** TAREAS DEL EJERCICIO **
A. Según el texto sobre el control laboral por huella digital, ¿quién promovió ese sistema en el Ayuntamiento de Las Palmas de Gran Canaria?
B. Resume en dos o tres frases el párrafo del texto sobre el control laboral por huella digital que empieza con "El Tribunal Superior de Justicia de Canarias", conservando sus datos principales.

** TEXTO DEL DOCUMENTO **
____

La cosa
El Tribunal Superior de Justicia de Canarias ha dado la razón al Ayuntamiento de Las Palmas de Gran Canaria en su pugna por implantar el sistema de control laboral basado en el reconocimiento de la huella digital de los empleados. Fue un dispositivo promovido por José Manuel Soria en su etapa de alcalde y que contó desde un primer momento con el rechazo frontal del funcionariado. Ahora Pepa Luzardo sonríe e ironiza, que buena falta le hacía ya, ante una victoria judicial que permitirá, a su entender y al del TSJC, “un mejor servicio al ciudadano en términos de puntualidad, asistencia y permanencia”.

Los sistemas de control laboral a través de dispositivos electrónicos siempre me han parecido propios de ese mundo feliz que imaginó George Orwell en su día, me sugieren la deshumanización del trabajo y el automatismo de las conciencias. Primero pasamos de los seres a los nombres, de ahí a los números, luego a un código de programación y, finalmente, a la nada. Pero realmente nunca llegué a explicarme por qué los sindicatos municipales rechazaban precisamente el método del dedo infografiado, siendo como es, al igual que ese otro basado en la lectura de las pupilas, el más humano y personal de todos ellos. Ante la fría y despersonalizada tarjeta o a la firma en el registro de entrada, la calidez y el temperamento de esa leve extremidad en contacto con la célula fotográfica supone al menos un recuerdo de una humanidad perdida entre balances de gestión, productividades y rentas. Es una simbiosis hombre-máquina que nos introduce en el concepto de cyborg, el consenso entre el hombre y su creación, frente al de robot, en el que el ser humano desaparece definitivamente para dar paso al reinado del androide y el ordenador como nuevos señores del planeta.

____

** DATOS EN ESTUDIO **
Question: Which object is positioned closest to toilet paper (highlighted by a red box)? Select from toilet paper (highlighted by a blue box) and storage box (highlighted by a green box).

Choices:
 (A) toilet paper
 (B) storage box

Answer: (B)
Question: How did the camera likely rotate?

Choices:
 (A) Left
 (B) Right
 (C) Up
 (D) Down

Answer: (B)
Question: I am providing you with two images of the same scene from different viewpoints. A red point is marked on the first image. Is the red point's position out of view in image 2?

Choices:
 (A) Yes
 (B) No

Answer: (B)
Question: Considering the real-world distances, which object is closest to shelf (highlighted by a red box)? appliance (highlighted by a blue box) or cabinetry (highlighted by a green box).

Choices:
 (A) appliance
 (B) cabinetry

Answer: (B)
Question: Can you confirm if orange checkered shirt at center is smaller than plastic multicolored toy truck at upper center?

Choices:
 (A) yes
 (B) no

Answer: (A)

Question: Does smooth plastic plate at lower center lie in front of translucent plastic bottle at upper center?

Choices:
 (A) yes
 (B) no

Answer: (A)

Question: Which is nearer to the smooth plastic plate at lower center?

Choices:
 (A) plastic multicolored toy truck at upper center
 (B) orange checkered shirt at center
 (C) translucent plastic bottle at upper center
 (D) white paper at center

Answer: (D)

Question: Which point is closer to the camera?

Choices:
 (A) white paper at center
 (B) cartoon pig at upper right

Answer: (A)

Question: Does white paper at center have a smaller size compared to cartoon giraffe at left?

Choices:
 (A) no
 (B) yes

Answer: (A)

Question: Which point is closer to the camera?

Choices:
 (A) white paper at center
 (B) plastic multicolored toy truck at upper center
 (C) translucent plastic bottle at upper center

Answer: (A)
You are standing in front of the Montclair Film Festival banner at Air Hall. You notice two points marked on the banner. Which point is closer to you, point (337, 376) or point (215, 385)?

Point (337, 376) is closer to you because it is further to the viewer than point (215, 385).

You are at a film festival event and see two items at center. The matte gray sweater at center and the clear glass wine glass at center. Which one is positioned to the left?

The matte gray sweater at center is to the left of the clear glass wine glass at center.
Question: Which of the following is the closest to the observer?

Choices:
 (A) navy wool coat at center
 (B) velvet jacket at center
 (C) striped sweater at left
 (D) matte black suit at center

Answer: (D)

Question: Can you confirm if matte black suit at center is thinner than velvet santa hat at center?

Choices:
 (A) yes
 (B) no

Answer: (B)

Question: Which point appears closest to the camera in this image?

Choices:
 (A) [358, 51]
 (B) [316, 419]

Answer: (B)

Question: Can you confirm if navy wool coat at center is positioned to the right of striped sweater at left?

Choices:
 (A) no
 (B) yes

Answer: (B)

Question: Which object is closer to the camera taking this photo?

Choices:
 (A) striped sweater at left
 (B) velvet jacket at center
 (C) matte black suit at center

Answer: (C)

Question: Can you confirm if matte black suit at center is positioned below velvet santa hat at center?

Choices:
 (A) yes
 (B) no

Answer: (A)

____

** RESPUESTAS NUMERADAS **
A. José Manuel Soria, en su etapa de alcalde.

B. El Tribunal Superior de Justicia de Canarias ha dado la razón al Ayuntamiento de Las Palmas de Gran Canaria para implantar un control laboral basado en la huella digital de los empleados. El sistema lo promovió José Manuel Soria cuando era alcalde, y los funcionarios lo rechazaron desde el principio. Pepa Luzardo celebra la victoria judicial, que según ella y el TSJC permitirá un mejor servicio al ciudadano en puntualidad, asistencia y permanencia.